I am going to share a poem as part of this blog that I wrote shortly before my brother, Jim, died of melanoma. I found it recently as I have begun to gather some poems and essays that I wrote many years ago around my brother’s final journey. Jim had been in the hospital for a number of weeks as doctors struggled to figure out how to control his pain and continue his treatment for cancer.
Chemotherapy can be wicked in its effects on your veins and my brother was no exception. A decision was made to put a “port” in his chest because the veins in his arms were getting worn out.
In case you are lucky enough not to know what this is, a “port” is basically a catheter through the chest wall and into a vein which leads into the heart. Intravenous chemo can be administered, along with any other medication you might need, directly into your circulatory system. It works very well apparently, and can be a good solution to a problem such as my brother was experiencing.
However, it can also be a dangerous and tricky business which is why it’s never a routine treatment and is instead regarded as a last ditch effort. There is a high risk of infection and the port requires quite a bit of care to keep clean and sterile.
Within a few hours of receiving his port, my brother was supposed to finally be released from the hospital so he could go home. I was there with him to help him check out and gather his clothing, his prescriptions, his doctor’s orders and so on, so he could leave. Instead he began to feel unwell.
A short time later he began to flush and run a fever. I summoned a nurse to look at him. The time for him to leave came and went. His fever began to rage and the doctors worked to find an antibiotic that would tame the as yet unidentified pathogen that was making my brother sick.
It turns out that what my brother had was a Staph infection, caused by the insertion of the port. His healing crisis was so serious it was unknown whether he would live through the night. I elected to stay with him overnight that evening so other family members could take a break. At one point about 4 a.m., I seriously debated making the call to gather loved ones as he deteriorated. He lay there unresponsive, laboring to breathe each breath.
Then the third antibiotic they tried began to work, and as the night began to dawn into another day, my brother slowly returned. By the next afternoon you would never have known he had been so ill.
What I remember most about that night was how afraid I was for a while. Then a miracle occurred and I wasn’t afraid any more. I was filled with acceptance and a knowledge that everything would be all right, even if my brother passed that night. I don’t mean that I wouldn’t have been hugely upset, or full of conflict or turmoil or any of those feelings, just that the fear was suddenly gone.

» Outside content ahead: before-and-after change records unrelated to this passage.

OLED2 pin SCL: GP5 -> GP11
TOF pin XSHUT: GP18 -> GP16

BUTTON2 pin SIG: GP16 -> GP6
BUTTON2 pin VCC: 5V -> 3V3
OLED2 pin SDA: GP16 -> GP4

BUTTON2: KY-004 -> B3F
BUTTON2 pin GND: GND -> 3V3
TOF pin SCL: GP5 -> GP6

This poem is the story of that journey.
MY FATHER’S LESSON
My father came to me in the night,
Fading in and out of my brother’s face,
As my brother lay burning with fever
On his hospital bed, packed in ice,
Juxtaposed, first one, then the other,
My father’s image matched his son’s,
Even to the sound of labored breath
By reflex heaving the chest up and down.
I remembered my father’s vigil,
Not so dissimilar to what I was seeing.
Lean were the bones in my father’s face,
Beautiful through milk wax skin,
They melded together, two men,
As I watched in the here and now.
I feared for my brother’s life,
I held his delicate hand, so hot, in mine,
Watched the ice melt in latex bags
On his head, under his arms,
My most precious brother, my friend,
Fighting for his life, and my long dead father,
Fading in and out, eerie, full of fear…
Would this be a night of death?
Gently, suddenly, I knew without words
My father showed himself as a gift, a comfort.
Comfort that wherever my brother walked,
Into life, or into death, he was not alone.
My father came in the night, to tell me not to fear.
For I, on one side of the veil, could help
In whatever way I was needed,
And if Jim could not survive all that cancer,
All that fever, all that ice,
If Jim had had enough, neither of us should fear.
For Daddy waited there, just in case,
Daddy waited to take his son home,
Could surely walk those paths
I could not see, and could not follow.
It would simply be handing him off
To a place where he wasn’t sick, or pained,
To a place where love abides
As surely as he is loved here.
Yes, my father came in the night
To tell me not to fear.
My entire body filled with electricity as I read your poem. Beautifully, beautifully written…Thank you for sharing your journey and truth with us..
Thank you, Katie. Your beautiful gifts as a medium have made my journey so much easier. Bless you.
Chris this is so beautiful, that poem is so beautiful. I couldn’t help but think of my friend Amy who just lost her father 2 days ago to cancer. I know so many people who have had this journey of losing parents and siblings to cancer or other serious illness, yet it feels so lonely and singular for the witness. There is much healing to offer in this blog for those who sense they are alone in this experience. Death is a normal and universal experience, yet the journey is deeply personal and lonely. Maybe your poem and your father may offer comfort to someone else who is witnessing this slow and painful journey.
Thank you, Kerrie. I thought maybe this was a tough blog to share but my hope is that it might help someone else, too.